Hundreds of people with dangerous, incurable personality disorders could be locked up indefinitely in secure mental hospitals, without the need for evidence that they committed a crime, under far-reaching mental health legislation published yesterday by the government.
Jacqui Smith, the health minister, said the bill removed a loophole that allowed up to 600 people with dangerous and severe personality disorders to avoid treatment by arguing that they got no benefit from it. The legislation would also permit the compulsory treatment of mentally ill people being cared for in the community.
Under new powers they could be made to take medication, although any forcible treatment would be conducted in clinics and not in the patient's home as mental health charities had feared.
Ms Smith said the bill was the first big overhaul of mental health since the 1950s. She published it yesterday in draft form to allow 12 weeks of consultation before the government decides whether to put the measure in the legislative programme for next year.
Increased powers of compulsion were balanced by extra protection for patients to satisfy the human rights convention. A new mental health tribunal will decide if patients need compulsory treatment and review the decision at least once a year.
Ms Smith said: "Any use of compulsory powers is a very serious matter. This bill will ensure that there is a proper focus on patients' assessed needs and the risk they pose to themselves and to others."
The plan for detention of psychopaths who had not committed a crime followed public outrage at the murder by Michael Stone of Lin Russell and her six-year-old daughter Megan in Kent in 1996.
He had been left free to commit the crime because his severe personality disorder was considered untreatable and he could not be detained under the Mental Health Act.
Ms Smith said there were between 2,100 and 2,400 people in the UK with severe personality disorders. Of those, the vast majority were in prison or in a secure mental hospital. But between 300 and 600 were in the community.
The government had created 36 extra places for such patients at Whitemoor prison in Cambridgeshire and had plans to create a further 220 at Broadmoor and Rampton secure hospitals and Frankland prison, she said.

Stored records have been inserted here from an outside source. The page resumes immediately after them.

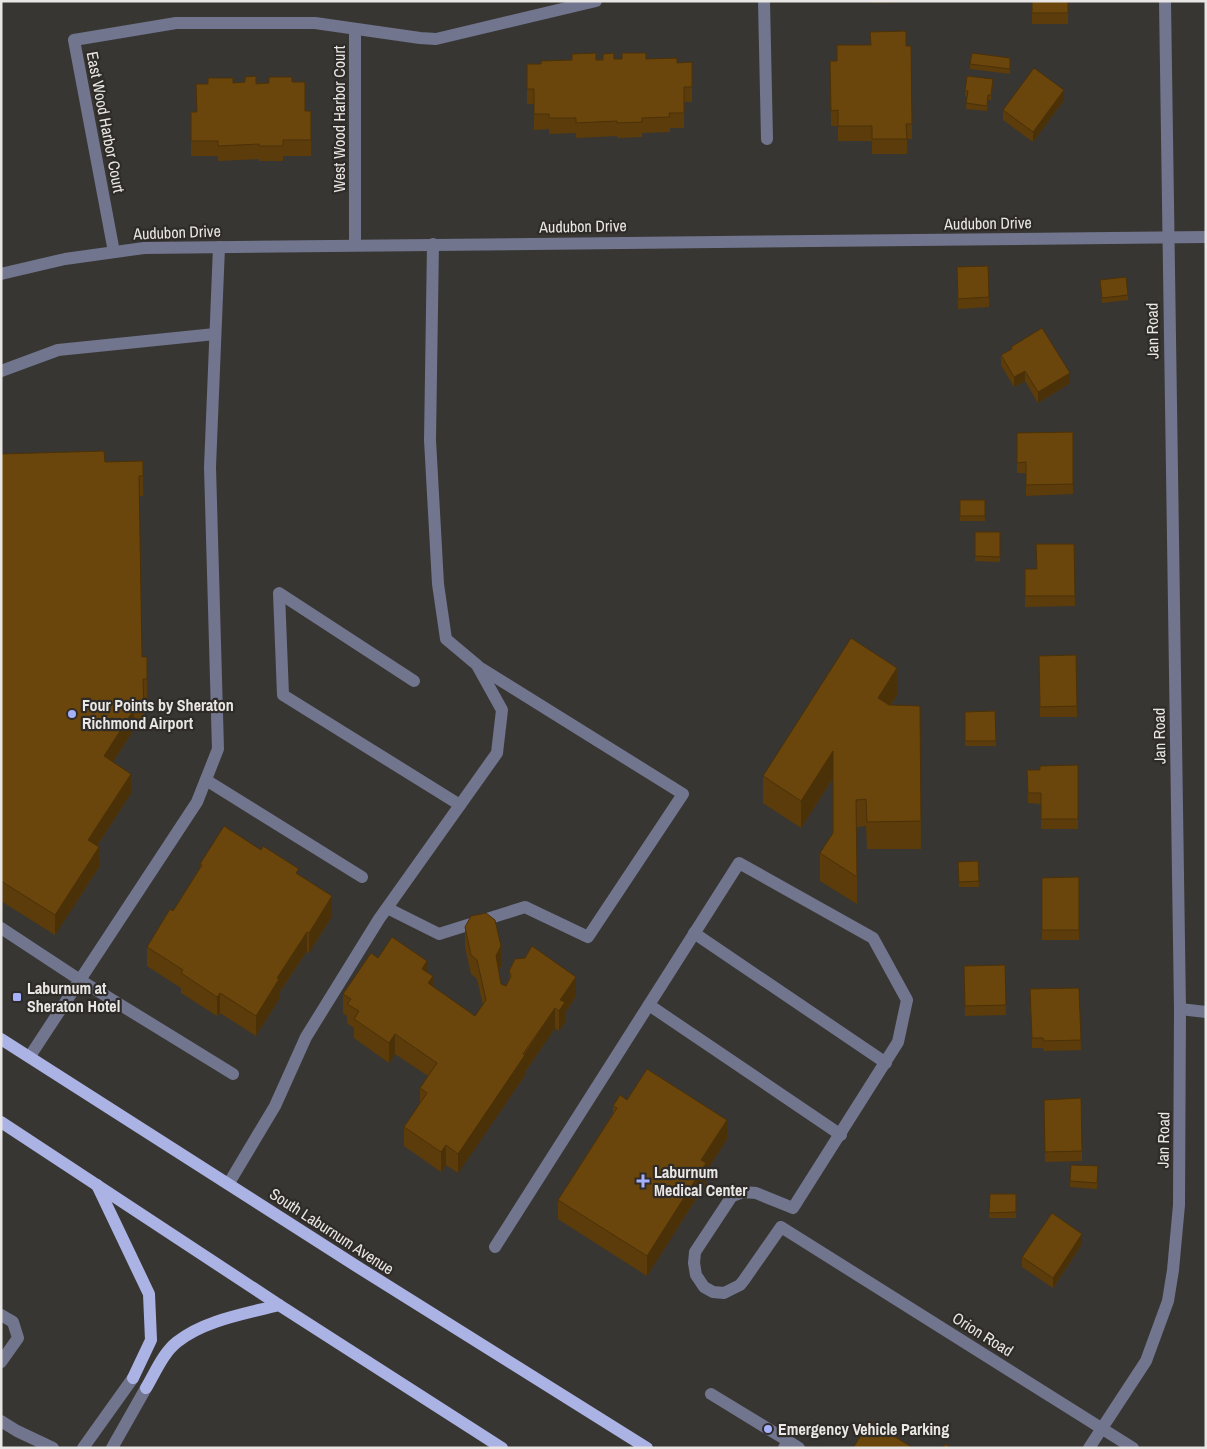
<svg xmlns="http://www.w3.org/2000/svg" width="1207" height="1449" font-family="'Archivo Narrow',sans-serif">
  <rect width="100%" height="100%" fill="#383632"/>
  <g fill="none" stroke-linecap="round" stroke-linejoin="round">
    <g stroke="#71758e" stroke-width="12">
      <path d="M764,1L767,139"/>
      <path d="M355,30V245"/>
      <path d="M114,252L74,40L176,23H315L420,38L436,39L596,1"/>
      <path d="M1,274L65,259L144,248L1206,237"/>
      <path d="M1,371L58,350L215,334"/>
      <path d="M414,681L279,593L283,695L460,805"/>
      <path d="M206,780L362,877"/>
      <path d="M387,908L439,934L525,907L588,937L683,794L479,667"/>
      <path d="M1,928L80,980L233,1074"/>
      <path d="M694,933L886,1063"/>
      <path d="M649,1005L841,1135"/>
      <path d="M1180,1009L1206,1012"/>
      <path d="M30,1056L197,802L218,749L210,467L219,247"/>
      <path d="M229,1183L275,1106L306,1037L379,919L497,753L502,710L477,665L446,639L438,584L430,440L433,244"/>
      <path d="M495,1247L739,863L873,938L907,1000L898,1042L793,1208L756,1193L743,1192L732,1196L695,1252L694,1263L696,1275L704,1287L713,1292L724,1293L740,1285L744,1280L781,1227L1133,1448"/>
      <path d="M1,1315L13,1322L18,1338L1,1362"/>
      <path d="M711,1394L788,1441"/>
      <path d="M1,1421L17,1431L53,1448"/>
      <path d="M83,1448L133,1378"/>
      <path d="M112,1448L146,1388"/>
      <path d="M784,1448L788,1441L799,1448"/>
      <path d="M1089,1448L1146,1361L1168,1301L1173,1270L1179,1205L1180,1009L1165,1"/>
    </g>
    <g stroke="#abb3e5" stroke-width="12">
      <path d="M1,1039L361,1269L647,1448"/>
      <path d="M1,1122L279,1305L502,1448"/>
      <path d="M97,1185L149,1294L151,1340L133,1378"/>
      <path d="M146,1388C155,1373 163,1353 177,1342C205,1320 245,1314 279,1305"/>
    </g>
  </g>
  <g fill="#5c3c0a">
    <path d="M871,1H905V2L871,3Z"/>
    <rect x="1032" y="1" width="36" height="23"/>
    <path d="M906,46L912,124V139H907V154H872V141H838V126H831L830,76L837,61Z"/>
    <path d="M614,59H646L677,63L692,62V102H684V128H670V132L642,133V137L617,138V136L576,138V133L549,134V129L534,130V104H527V64H541L572,60Z"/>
    <path d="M1010,63V74L970,69V64Z"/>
    <path d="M292,82L305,111H311V156H283V161H259V159L218,161V156H191V112H197L208,84Z"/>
    <path d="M993,84L991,100H988L987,111L966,109L967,96H965V91Z"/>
    <path d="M1064,100L1033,142L1003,120V110Z"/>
    <path d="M957,267L989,297V307L958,309Z"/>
    <path d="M1100,280L1128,295V300L1102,303Z"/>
    <path d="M1011,347L1070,383L1038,403L1025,381L1014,387L1001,365V355L1011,350Z"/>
    <path d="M1073,432V494L1026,496V473H1017V433Z"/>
    <path d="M1,454L105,462L143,461V496H139L142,657L147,679V699H143L144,728L134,729L113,762L131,793L97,846L99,867L55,935L1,901Z"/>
    <rect x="960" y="500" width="25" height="21"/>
    <path d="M975,532H1000V562L975,561Z"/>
    <path d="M1074,544L1075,606L1025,607V569H1037Z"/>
    <path d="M1076,655L1077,717H1040L1039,656Z"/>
    <path d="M897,695L891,705L920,706L921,849H867L866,826L857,827V904L820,881V853L833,833V778L801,828L763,803V776Z"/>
    <path d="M995,711L996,746H965V712Z"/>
    <path d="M1078,765V829H1041V804L1028,803L1027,770H1040Z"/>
    <path d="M978,861L979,887H959L958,862Z"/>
    <path d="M200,864L299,875L332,916L309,953L307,951L279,993V999L256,1036L220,1013L217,1016L181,993V988L147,966V947L173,911L200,869Z"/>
    <path d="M1079,877V940H1042V878Z"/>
    <path d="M465,927L501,966L499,971L501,984L506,986L509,979V971L576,996L565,1013V1022L559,1031L555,1028L525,1072V1075L458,1173L446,1165L441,1172L404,1146V1127L420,1103V1088L428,1076L395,1054L389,1063L354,1038V1028L347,1023V1016L343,1013V994L378,958L427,972L433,987L475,1016L483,1005L477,979L471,974L465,947Z"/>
    <path d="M1005,965L1006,1015L965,1016L964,966Z"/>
    <path d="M1079,988L1081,1050L1044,1051L1043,1048H1032L1030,989Z"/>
    <path d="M627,1100L727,1139L706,1172V1183L647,1276L558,1219V1200L613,1113V1106Z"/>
    <path d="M1044,1100L1082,1151V1161L1045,1162Z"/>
    <path d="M1071,1165L1098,1172L1097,1189L1070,1187Z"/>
    <path d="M990,1194H1016V1218H989Z"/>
    <path d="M1082,1244L1053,1288L1022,1267V1257Z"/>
  </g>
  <g fill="#4b3108">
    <path d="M1064,90V100L1033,142V132Z"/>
    <path d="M1025,371V381L1014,387V377Z"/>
    <path d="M1070,373V383L1038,403V392Z"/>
    <path d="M897,668V695L878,725V698Z"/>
    <path d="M134,709V729L104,776V756Z"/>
    <path d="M833,751V778L801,828V801Z"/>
    <path d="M131,774V793L88,860V840Z"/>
    <path d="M99,847V867L55,935V915Z"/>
    <path d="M332,896V916L309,953V933Z"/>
    <path d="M307,932V951L279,993V999L256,1036V1016L277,978Z"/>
    <path d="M501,946V966L496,976V956Z"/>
    <path d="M427,961V981L422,969Z"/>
    <path d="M433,976V995L428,983Z"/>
    <path d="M576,977V996L565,1013V1022L559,1031V1011L560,1000Z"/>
    <path d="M220,993V1013L217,1016V997Z"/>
    <path d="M555,1008V1028L525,1072V1075L458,1173V1154Z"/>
    <path d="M395,1034V1054L389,1063V1043Z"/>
    <path d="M727,1120V1139L706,1172V1183L647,1276V1256L701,1160Z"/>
    <path d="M446,1145V1165L441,1172V1152Z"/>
    <path d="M1082,1234V1244L1053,1288V1278Z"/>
  </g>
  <g fill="#6b460c" stroke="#4b3108">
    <rect x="1032" y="1" width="36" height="12"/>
    <path d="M906,31V46H911L912,124H906L907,139H872V126H838V110L831,111L830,61H837V45H871L870,32Z"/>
    <path d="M596,53V60H603V54L614,53V59H622V53H646V59L677,58V63L692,62V87H684V113H669L670,117L642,118V122L617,123V121L576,123V118H549V114H534V89H527V64H541V61L572,60V54Z"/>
    <path d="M972,53L1010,58V69L970,64Z"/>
    <path d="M1034,68L1064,90L1033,132L1003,110Z"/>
    <path d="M256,76V84L269,83V77H292V82H305V111H311V140H283V146H259V144L218,146V141H191V112H197L196,84H208V78H233V83L245,82V77Z"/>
    <path d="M967,76L993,79L991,95H988L987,106L966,103L968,91H965Z"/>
    <path d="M988,266L989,297L958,299L957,267Z"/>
    <path d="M1126,277L1128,295L1102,298L1100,280Z"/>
    <path d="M1042,328L1070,373L1038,392L1025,371L1014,377L1001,355L1012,349L1011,347Z"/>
    <path d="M1073,432V484L1026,485V462L1017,463V433Z"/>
    <path d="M104,451L105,462L143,461V476H139L142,657H147V679H143L144,709H134L104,756L131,774L88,840L99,847L55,915L1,881V454Z"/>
    <rect x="960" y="500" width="25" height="16"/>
    <path d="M975,532H1000V557L975,556Z"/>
    <path d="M1036,544H1074L1075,596H1025V569H1037Z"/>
    <path d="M851,638L897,668L878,698L889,705L920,706L921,821L867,822L866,799L856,800L857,877L820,853L833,833V751L801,801L763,776Z"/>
    <path d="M1076,655L1077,706L1040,707L1039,656Z"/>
    <path d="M995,711L996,741H965V712Z"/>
    <path d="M1078,765V819H1041V793H1028L1027,770H1040V766Z"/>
    <path d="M224,826L261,850L263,846L299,869L296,873L332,896L309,933L307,932L277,978L279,979L256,1016L220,993L217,997L181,973L183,970L147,947L170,909L173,911L202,865L200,864Z"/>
    <path d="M978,861L979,881L959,882L958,862Z"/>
    <path d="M1079,877V930H1042V878Z"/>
    <path d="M486,913L495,920L501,946L496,956L501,984L506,986L511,976L509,971L515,959L525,958L532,946L576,977L560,1000L565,1002L559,1011L555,1008L523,1054L525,1055L458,1154L446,1145L441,1152L404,1127L427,1093L420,1088L437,1063L395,1034L389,1043L354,1019L359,1011L347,1004L351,999L343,994L371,953L378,958L392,937L427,961L422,969L433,976L428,983L475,1016L486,1000L477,960L471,955L465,927L471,916Z"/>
    <path d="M1005,965L1006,1005L965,1006L964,966Z"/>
    <path d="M1079,988L1081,1040L1044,1041L1043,1038H1032L1030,989Z"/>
    <path d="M647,1069L727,1120L701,1160L706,1163L647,1256L558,1200L617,1108L613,1106L620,1095L627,1100Z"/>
    <path d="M1081,1098L1082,1151L1045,1152L1044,1100Z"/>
    <path d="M1071,1165L1098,1166L1097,1183L1070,1181Z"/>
    <path d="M990,1194H1016V1212L989,1213Z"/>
    <path d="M1052,1213L1082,1234L1053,1278L1022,1257Z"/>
    <path d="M870,1421L913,1448H853Z"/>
    <path d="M945,1444L952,1448H943Z"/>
  </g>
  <g fill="#a6b1fc" stroke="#2e2b28" stroke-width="2">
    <circle cx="72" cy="714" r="5"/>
    <rect x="12" y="992" width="10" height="10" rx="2.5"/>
    <path d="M640.5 1173.5h5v5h5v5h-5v5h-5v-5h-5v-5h5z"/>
    <circle cx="768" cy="1429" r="5"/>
  </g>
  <g text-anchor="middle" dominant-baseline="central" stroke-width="4.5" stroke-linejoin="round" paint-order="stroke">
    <g font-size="16" fill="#e9e7e5" stroke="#2e2b28">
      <text transform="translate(339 119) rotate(-90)">West Wood Harbor Court</text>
      <text transform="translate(106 122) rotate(79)">East Wood Harbor Court</text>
      <text transform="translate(988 223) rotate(-1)">Audubon Drive</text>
      <text transform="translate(583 226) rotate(-1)">Audubon Drive</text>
      <text transform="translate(177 232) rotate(-2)">Audubon Drive</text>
      <text transform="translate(1152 331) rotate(-91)">Jan Road</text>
      <text transform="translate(1159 736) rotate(-91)">Jan Road</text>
      <text transform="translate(1163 1140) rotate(-89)">Jan Road</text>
      <text transform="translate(332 1231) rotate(33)">South Laburnum Avenue</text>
      <text transform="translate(983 1334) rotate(32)">Orion Road</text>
    </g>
    <g font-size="16" font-weight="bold" fill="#e9e7e5" stroke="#2e2b28" text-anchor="start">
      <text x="82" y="705">Four Points by Sheraton<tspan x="82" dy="18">Richmond Airport</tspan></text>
      <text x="27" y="988">Laburnum at<tspan x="27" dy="18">Sheraton Hotel</tspan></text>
      <text x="654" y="1172">Laburnum<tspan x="654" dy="18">Medical Center</tspan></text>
      <text x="778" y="1429">Emergency Vehicle Parking</text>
    </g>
  </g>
  <rect width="1207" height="1449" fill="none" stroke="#e9e7e5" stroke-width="5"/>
</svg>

The Conservatives challenged Alan Milburn, the health secretary, to provide more details on key elements of the draft bill, while their leader, Iain Duncan Smith, questioned moves to detain those with severe personality disorders who may have committed no crime. Mr Duncan Smith, saying his party would champion the mentally ill, added: "Too many people with mental illness now languish in prison and the government plans to detain indefinitely people with personality disorders who have done no harm to others.
"The mentally ill have a right to be heard and we will give them a voice."
Conservative health spokes-man Liam Fox, speaking in a Commons opposition debate on mental health care, raised concerns over the planned new community treatment orders.
He called for more information on the circumstances under which patients in the community could be forced to take medication, and asked who would decide which patients should be subject to such orders and for how long.
If patients were compelled to take medication, would they not be better treated in secure units, Dr Fox asked, warning that carers might be reluctant to force those in their care to accept medicine.
Dr Fox - trying to further his party's efforts to reposition itself as compassionate and socially responsible - conceded that the care in the community policy, introduced under the last Tory administration, had gone "too far and too fast". A new balance was needed "where those that need treatment in a hospital setting receive it and only those able to cope in the community are placed there".
Evan Harris, Liberal Democrat health spokesman, condemned as "damaging and disappointing" the government's decision to combine essential updating of mental health laws with "repressive legislation" to lock up people with untreatable personality disorders.
Dr Harris also criticised moves to introduce enforced medication in the community as "obscenely premature" while many patients were still unable to get access to hospital beds or modern drugs.
Steps to treatment
The draft bill sets out three stages before mental health patients can be subjected to compulsory treatment.
Stage one
Two doctors and a mental health professional consider whether compulsion is appropriate.
Stage two
Patients assessed within 28 days. They can choose someone to represent their interests and have access to a new mental health advocacy service. Treatments requiring special safeguards, including electro-convulsive therapy, not permitted at this stage without authority from the Mental Health Tribunal, except in an emergency.
Stage three
The Mental Health Tribunal can make a treatment order specifying the compulsory elements of a patient's care plan. First and second orders last six months and subsequent orders a year.
The courts can also make a mental health order for a patient subject to criminal proceedings.